Church of Norway Delivers Formal Apology to LGBTQ+ People for ‘Shame, Great Harm and Pain’
Set against red stage curtains at one of Oslo’s most prominent LGBTQ+ spaces, the Church of Norway offered an apology for harm and unequal treatment it had inflicted.
“The national church has inflicted LGBTQ+ people harm, suffering and humiliation,” the lead bishop, Bishop Tveit, stated this Thursday. “This ought not to have occurred and this is why today I say sorry.”
“Unequal treatment, harassment and discrimination” had caused a loss of faith for some, the bishop admitted. A worship service at Oslo Cathedral was planned to come after the apology.
The statement of regret occurred at the London Pub establishment, a bar that was one of two attacked during the 2022 shooting that killed two people and injured nine people severely throughout the Oslo Pride festivities. An individual of Iranian descent living in Norway, who expressed support for ISIS, was sentenced to at least 30 years in incarceration for carrying out the attacks.
Like many religions around the world, the Norwegian Lutheran Church – an evangelical Lutheran church that is the biggest religious group in Norway – historically excluded LGBTQ+ individuals, preventing them from serving as pastors or from marrying in religious ceremonies. In the 1950s, bishops of the church referred to homosexual individuals as a “social danger of global proportions”.

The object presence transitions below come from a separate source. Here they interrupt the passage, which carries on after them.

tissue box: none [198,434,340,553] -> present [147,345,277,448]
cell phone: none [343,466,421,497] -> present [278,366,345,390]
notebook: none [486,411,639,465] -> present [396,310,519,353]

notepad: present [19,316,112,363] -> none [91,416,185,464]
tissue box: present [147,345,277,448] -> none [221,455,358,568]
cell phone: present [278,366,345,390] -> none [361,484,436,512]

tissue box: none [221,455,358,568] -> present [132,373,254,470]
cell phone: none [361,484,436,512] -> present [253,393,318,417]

However, as Norway's society grew more liberal, emerging as the world's second to legalize same-sex partnerships in 1993 and during 2009 the first in Scandinavia to allow same-sex marriage, the religious institution eventually adapted.

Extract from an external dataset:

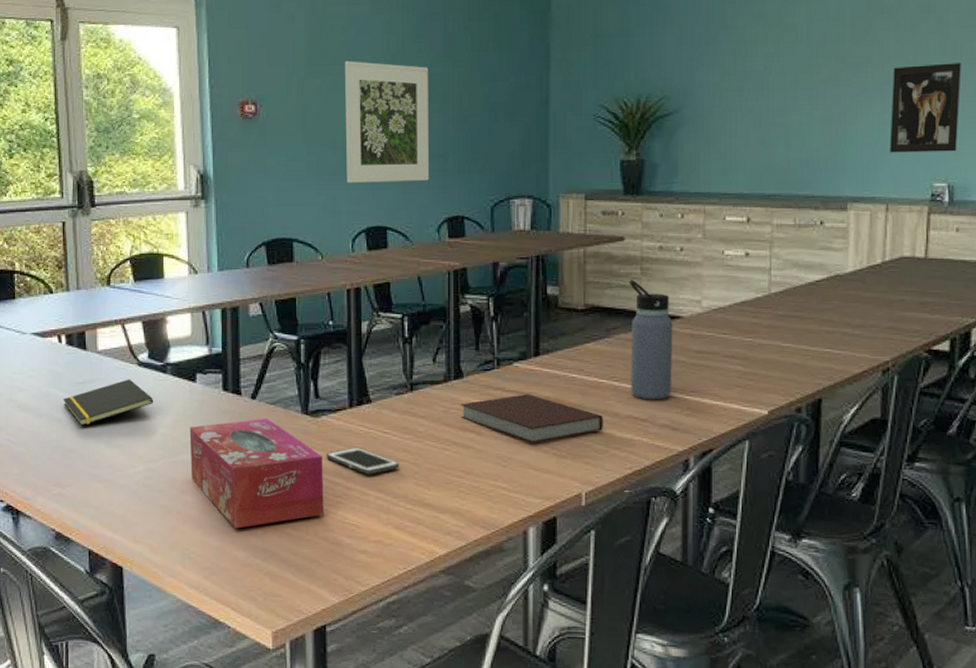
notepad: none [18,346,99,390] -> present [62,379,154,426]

Back in 2007, the Church of Norway commenced the ordination of homosexual ministers, and gay and lesbian couples were permitted to marry in church starting in 2017. During 2023, Tveit participated in the Pride march in Oslo in what was called a first for the church.
The apology on Thursday received varied responses. The director of a group representing Norwegian Christian lesbians, Hanne Marie Pedersen-Eriksen, herself a gay pastor, described it as “a crucial act of amends” and a moment that “signaled the conclusion of a painful era in the church’s history”.
According to Stephen Adom, the leader of the Norwegian Association for Gender and Sexual Diversity, the apology was “strong and important” but arrived “overdue for individuals who lost their lives to AIDS … carrying heavy hearts because the church considered the crisis to be God’s punishment”.
Internationally, several faith-based organizations have sought to reconcile for their past behavior towards LGBTQ+ people. Last year, the Anglican Church apologised for what it described as its “shameful” treatment, even as it still declines to permit gay marriages in church.
In a similar vein, the Methodist Church located in Ireland in the past year apologised for “inadequate pastoral assistance and care” regarding the LGBTQ+ community and family members, but held fast in its belief that matrimony must only constitute a bond between male and female.
In the early part of this year, Canada's United Church issued an apology to Two-Spirit and LGBTQIA+ groups, characterizing it as a renewed commitment of the church’s “commitment to radical hospitality and full inclusion” in all aspects of church life.
“We have failed to celebrate and delight in all of your beautiful creation,” Reverend Blair, the church's general secretary, said. “We have hurt individuals instead of seeking wholeness. We express our regret.”